Wednesday, December 05, 2007

The principle of success

http://www.secretclassroom.com/index1.html

The above site is one where you'll find very, very good arguments written by very, very good copywriters to get you to buy something. The material is supposed to help you become an Internet millionaire.

Are they telling the truth? Or are they lying like so many people who want to help you spend your hard-earned money on their "secret" money-making schemes?

It depends. To be more precise, everything depends on you and where you are in life right now. One thing to be said, though, is that a teacher is most effective when he knows exactly where the student is, and only offers information and knowledge that is appropriate for that level.

A karate teacher, for instance, would not show an advanced brown-belt technique to a student who is not even at the yellow belt.

Yet, most wealth authors and speakers, such as those on the site above, are trying to teach black-belt techniques to people who are beginners!

It doesn't mean the black-belt techniques are wrong; they are just inappropriate for the beginning student.

The site contains nearly 19,000 words. The best strategy is to look for a sentence containing ONE idea that you can implement and practice over and over. I recommend the same strategy for reading books: rather than read a whole book to try to understand the intellectual framework of an author, it is much more profitable to try to spot 3 to 5 ideas, apply them, and see how they work.

Photo-reading techniques or any kind of speedreading technique are not useful in this case, because it's not about how many words you "cover" but the quality of ideas you discern.

The best success secret is to focus on your success secret.

In other words, look at your own life. Where have you been successful? Who were you successful with? In what environment? How did you think or feel when you were successful? What clothes were you wearing? What techniques did you use?

Once you've identified the above, just focus on them more and use them in slightly different ways in order to EXPAND your success arena.
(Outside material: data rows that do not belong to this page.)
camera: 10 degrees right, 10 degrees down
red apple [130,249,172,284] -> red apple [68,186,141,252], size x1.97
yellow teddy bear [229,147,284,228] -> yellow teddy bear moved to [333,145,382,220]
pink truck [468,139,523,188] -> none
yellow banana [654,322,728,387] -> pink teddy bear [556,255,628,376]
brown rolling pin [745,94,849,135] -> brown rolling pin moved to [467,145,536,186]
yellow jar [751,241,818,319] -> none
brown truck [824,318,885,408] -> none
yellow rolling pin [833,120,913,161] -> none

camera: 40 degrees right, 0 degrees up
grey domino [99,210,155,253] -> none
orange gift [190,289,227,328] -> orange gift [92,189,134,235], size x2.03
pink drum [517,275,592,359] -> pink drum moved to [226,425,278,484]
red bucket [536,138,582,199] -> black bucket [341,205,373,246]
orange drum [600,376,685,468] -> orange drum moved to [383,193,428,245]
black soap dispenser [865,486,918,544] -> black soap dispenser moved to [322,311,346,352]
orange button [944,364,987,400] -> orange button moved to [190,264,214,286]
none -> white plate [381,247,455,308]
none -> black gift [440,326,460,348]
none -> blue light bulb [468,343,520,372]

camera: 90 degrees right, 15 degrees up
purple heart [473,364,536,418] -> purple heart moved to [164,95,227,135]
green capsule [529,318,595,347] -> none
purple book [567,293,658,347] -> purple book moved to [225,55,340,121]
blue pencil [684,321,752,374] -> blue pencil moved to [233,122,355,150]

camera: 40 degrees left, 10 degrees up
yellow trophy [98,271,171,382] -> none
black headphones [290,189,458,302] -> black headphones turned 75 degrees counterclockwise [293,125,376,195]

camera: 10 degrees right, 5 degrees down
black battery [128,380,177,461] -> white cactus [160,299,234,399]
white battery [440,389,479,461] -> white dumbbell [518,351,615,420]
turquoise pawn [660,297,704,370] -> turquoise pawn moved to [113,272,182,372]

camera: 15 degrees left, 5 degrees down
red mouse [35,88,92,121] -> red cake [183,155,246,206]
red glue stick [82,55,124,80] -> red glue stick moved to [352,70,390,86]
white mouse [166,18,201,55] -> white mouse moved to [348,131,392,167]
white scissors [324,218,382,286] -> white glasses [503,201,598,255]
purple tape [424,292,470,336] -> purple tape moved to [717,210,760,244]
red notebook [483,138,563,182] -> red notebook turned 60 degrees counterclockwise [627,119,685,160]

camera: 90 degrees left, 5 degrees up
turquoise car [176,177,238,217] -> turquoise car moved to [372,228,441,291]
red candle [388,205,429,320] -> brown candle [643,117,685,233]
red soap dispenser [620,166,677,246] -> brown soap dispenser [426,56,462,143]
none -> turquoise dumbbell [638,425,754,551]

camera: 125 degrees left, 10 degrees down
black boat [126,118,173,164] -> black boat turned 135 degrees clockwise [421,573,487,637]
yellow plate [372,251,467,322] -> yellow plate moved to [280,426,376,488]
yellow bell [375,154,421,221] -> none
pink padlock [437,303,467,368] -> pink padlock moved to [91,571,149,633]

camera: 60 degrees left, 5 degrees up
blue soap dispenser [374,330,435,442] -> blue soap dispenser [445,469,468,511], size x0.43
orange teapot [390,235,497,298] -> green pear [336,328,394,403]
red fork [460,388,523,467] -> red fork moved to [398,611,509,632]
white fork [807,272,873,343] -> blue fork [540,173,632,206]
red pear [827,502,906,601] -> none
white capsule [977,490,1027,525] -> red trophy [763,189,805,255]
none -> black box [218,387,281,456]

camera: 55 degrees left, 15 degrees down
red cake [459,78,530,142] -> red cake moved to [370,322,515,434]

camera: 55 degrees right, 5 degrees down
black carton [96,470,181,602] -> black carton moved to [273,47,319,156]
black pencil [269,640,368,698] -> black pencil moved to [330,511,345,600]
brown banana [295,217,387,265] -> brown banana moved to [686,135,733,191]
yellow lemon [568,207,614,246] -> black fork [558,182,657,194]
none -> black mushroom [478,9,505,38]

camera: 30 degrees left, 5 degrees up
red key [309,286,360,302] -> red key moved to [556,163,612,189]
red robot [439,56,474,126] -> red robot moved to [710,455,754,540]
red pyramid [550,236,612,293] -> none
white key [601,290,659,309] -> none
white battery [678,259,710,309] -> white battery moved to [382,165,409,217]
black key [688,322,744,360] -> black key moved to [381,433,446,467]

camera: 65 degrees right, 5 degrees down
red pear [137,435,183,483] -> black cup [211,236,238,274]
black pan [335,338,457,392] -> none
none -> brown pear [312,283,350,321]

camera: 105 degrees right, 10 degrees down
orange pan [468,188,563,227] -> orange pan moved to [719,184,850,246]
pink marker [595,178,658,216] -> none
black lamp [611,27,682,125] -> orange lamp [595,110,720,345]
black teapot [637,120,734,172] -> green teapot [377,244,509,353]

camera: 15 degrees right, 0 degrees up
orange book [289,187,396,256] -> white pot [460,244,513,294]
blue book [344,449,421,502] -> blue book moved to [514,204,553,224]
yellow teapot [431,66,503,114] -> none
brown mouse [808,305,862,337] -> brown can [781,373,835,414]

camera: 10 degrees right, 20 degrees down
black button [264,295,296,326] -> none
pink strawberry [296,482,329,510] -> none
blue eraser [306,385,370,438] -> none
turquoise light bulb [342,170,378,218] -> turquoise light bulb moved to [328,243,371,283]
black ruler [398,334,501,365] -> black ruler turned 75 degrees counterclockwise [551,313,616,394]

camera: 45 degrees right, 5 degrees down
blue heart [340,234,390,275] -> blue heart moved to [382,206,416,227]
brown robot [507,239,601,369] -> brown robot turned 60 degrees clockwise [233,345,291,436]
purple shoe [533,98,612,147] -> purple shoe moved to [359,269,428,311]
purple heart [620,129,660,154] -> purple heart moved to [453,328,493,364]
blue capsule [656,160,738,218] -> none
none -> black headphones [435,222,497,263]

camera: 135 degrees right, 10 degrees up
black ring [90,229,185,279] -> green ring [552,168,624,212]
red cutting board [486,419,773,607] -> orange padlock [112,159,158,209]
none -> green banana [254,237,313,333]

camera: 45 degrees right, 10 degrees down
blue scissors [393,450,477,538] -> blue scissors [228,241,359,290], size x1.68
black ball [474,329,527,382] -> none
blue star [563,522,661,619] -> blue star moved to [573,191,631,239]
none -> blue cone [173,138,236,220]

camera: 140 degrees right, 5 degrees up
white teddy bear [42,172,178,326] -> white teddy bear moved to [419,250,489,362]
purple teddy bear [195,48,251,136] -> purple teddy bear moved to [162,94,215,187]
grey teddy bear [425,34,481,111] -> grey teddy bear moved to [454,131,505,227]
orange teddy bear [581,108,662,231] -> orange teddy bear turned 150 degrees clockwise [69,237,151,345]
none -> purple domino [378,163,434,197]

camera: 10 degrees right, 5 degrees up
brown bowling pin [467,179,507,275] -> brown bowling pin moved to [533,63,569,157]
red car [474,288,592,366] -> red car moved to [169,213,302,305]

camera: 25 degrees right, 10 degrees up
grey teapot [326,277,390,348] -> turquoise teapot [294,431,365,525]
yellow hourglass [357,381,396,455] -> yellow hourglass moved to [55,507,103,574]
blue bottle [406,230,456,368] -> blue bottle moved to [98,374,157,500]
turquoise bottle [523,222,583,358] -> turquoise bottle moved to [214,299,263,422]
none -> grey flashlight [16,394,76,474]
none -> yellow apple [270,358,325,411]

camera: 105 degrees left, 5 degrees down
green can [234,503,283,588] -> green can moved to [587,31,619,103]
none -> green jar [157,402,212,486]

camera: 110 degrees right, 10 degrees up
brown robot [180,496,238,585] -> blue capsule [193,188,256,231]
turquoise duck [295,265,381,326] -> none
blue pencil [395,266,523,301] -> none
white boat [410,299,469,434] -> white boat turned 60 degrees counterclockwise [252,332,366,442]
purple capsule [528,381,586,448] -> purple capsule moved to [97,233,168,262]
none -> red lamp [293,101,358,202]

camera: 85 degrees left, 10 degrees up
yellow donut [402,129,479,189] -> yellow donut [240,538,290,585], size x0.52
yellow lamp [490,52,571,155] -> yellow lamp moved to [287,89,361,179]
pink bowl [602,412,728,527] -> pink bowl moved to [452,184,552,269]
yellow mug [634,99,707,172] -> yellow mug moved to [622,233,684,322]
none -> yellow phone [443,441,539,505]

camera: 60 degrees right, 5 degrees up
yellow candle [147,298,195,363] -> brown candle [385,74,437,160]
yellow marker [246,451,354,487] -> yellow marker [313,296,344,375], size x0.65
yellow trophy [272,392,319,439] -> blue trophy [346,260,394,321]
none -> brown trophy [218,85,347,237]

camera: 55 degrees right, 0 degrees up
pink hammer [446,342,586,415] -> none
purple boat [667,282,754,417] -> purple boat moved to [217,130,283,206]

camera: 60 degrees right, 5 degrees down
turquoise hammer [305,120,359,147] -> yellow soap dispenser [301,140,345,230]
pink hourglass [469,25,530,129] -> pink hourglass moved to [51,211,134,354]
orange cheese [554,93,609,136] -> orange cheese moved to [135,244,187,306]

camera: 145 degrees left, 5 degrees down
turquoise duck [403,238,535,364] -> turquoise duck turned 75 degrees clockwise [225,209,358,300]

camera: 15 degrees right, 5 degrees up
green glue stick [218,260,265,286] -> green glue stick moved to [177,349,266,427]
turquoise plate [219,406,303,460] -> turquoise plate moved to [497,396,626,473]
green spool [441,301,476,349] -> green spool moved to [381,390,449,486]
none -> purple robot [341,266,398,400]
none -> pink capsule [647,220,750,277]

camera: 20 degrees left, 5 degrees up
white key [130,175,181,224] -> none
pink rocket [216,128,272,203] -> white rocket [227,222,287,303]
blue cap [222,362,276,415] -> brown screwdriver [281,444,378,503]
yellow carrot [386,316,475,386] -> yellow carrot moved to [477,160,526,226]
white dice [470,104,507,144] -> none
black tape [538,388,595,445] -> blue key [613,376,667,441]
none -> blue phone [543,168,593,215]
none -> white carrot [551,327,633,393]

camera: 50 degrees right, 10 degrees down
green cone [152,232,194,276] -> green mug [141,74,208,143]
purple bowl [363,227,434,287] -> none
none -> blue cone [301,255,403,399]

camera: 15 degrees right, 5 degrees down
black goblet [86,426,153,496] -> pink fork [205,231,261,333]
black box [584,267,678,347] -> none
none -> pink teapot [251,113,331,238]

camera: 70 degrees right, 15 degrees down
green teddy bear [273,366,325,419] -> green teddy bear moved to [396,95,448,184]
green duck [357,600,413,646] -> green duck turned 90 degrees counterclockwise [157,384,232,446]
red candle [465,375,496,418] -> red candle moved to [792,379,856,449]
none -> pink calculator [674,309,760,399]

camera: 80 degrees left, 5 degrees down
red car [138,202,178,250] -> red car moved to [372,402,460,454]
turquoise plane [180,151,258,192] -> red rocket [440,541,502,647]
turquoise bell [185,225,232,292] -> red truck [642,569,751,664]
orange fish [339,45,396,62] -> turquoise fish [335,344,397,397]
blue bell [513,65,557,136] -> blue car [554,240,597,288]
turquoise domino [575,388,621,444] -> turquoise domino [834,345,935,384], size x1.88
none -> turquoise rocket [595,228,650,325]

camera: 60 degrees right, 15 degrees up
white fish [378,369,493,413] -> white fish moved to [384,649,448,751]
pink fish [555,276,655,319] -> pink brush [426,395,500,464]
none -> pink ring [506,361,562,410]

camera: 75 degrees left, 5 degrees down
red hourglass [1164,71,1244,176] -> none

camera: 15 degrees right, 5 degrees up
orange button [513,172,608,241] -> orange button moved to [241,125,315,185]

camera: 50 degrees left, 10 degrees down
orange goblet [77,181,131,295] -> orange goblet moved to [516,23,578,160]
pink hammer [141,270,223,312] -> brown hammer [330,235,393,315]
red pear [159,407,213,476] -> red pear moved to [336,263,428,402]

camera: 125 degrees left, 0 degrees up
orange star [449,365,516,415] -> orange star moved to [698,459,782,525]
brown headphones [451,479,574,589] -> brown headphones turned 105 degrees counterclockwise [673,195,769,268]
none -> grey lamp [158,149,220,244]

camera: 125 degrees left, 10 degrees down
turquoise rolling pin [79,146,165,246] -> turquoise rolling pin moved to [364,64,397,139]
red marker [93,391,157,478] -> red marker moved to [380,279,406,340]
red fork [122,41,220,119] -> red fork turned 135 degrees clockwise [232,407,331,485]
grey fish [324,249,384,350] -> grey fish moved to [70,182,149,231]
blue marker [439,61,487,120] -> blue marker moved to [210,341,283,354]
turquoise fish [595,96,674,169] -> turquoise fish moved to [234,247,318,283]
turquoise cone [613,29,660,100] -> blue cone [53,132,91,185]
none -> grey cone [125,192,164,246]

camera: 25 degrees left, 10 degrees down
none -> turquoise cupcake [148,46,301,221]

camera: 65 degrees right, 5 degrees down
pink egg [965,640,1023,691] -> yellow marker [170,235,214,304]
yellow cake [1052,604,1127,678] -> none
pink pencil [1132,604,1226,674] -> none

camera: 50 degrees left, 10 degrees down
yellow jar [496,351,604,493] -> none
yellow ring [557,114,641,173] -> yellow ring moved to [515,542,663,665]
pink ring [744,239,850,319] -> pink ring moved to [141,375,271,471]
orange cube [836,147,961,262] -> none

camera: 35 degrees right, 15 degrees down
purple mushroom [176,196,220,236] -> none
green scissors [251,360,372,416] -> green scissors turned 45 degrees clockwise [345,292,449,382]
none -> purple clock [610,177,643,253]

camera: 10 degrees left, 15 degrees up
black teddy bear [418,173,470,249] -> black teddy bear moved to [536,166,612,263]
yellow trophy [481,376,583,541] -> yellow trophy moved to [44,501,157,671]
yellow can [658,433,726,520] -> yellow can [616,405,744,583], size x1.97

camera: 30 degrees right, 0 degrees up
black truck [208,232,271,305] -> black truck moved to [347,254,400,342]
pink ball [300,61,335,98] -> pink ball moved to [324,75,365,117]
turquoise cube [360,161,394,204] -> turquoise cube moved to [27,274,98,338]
For example, you might have been successful as a parent volunteering at school to help a group of teenagers. The next step, then, would be to organize a workshop for teenagers (and charge the parents, of course!).

This is what I call a "naturally expansive flowing of success" or NEFOS.

NEFOS doesn't require you to learn new techniques that are incompatible with who you are. NEFOS only requires that you look at what you've done which felt natural, easy, graceful and that enabled you to succeed.

Whatever is promoted by "Internet millionaires" or wealth gurus are just techniques or, in some cases, technologies. Those are tactics of success, not principles of success.

The ultimate principle of success is to "follow your bliss." That is, do what you are naturally and joyfully inclined to do. You cannot go wrong with that principle.

Once you master that principle, then all the tactics and techniques and tools and templates will appear to you (and there are thousands of them!).

However, if you fail to master that principle of success, that is, you ignore who you are and what you are naturally and joyfully inclined to do, then you will be forced to use techniques that others invent, and you will be slave to them forever.

This is what Aristotle meant when he said that one must learn principles first, so that one can create and shape tactics and tools accordingly; without mastering principles, a person will, according to Aristotle, be a slave to tactics and techniques.